I don't know where it's a 2 ton or a 3 ton, it does have a two speed rear end. As for the motor it does turn over by hand (with a prybar) but he warned that the valves may be stuck open. I won't know until I pull the heads. As for the 2 ton vs 3 ton, how would you tell the difference? Also I am only able to work on the truck for a weekend at a time and very few weekends back to back, will this be a problem in unsticking the valves? Also below is what the truck looked like before the previous owner got his hands on it and the second is as it sat last time I was able to get up north. I have a 1937 cab that is going on the truck and am getting the Chevy wrecker to put parts on the bed.

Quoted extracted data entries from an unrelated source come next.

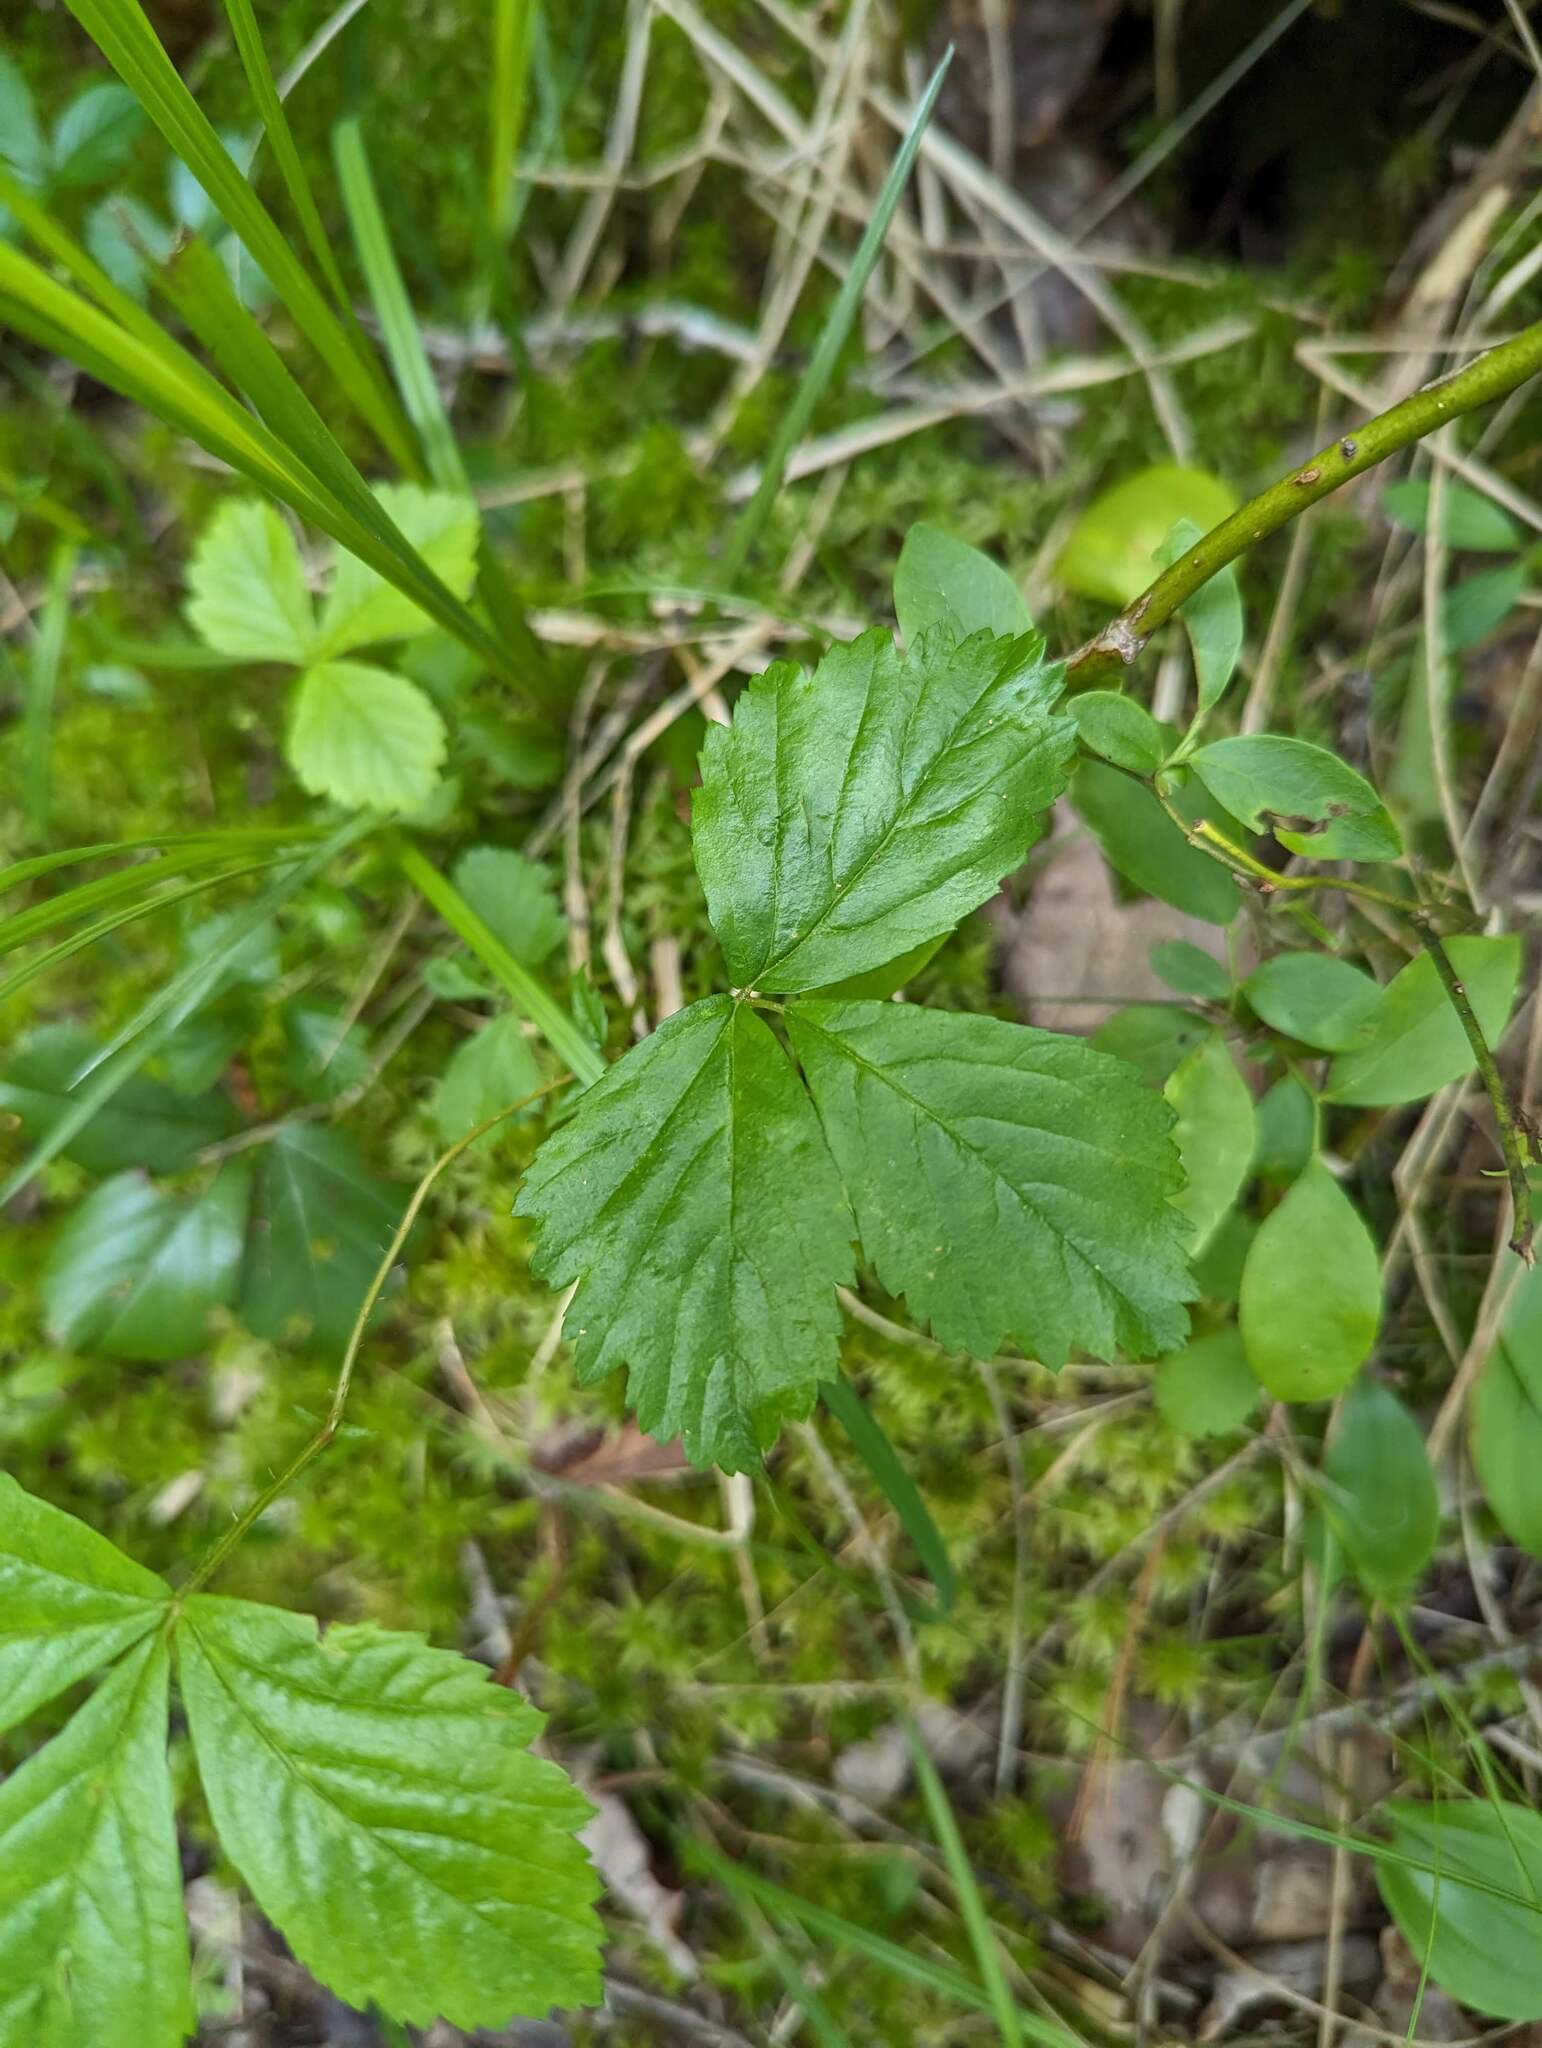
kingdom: Plantae
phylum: Tracheophyta
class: Magnoliopsida
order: Rosales
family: Rosaceae
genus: Rubus
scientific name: Rubus hispidus
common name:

If the engine turns over, it would seem to me that one could remove all of the spark plugs and do a compression test. You could do this before pulling the heads. Any cylinders with no compression could indicate a valve is stuck. I would put Marvel oil in each cylinder to lubricate the piston rings. Initial testing for compression could be as easy as putting your finger in the spark plug hole and see if it gets pushed away by compression when the engine is turned. You can follow up with a compression gauge. Who knows?? You might not have to pull the heads.
Rickster makes a good point. AND,,, That is an awesome wrecker body. I sold my '37 1 1/2 ton about 2 1/2 years ago, just coming out of that recession. I always have a lot of ford trucks, but 2007-2015 cleared the lot pretty well. Can't wait to see the finished product. Did I tell you how cool the wrecker body is???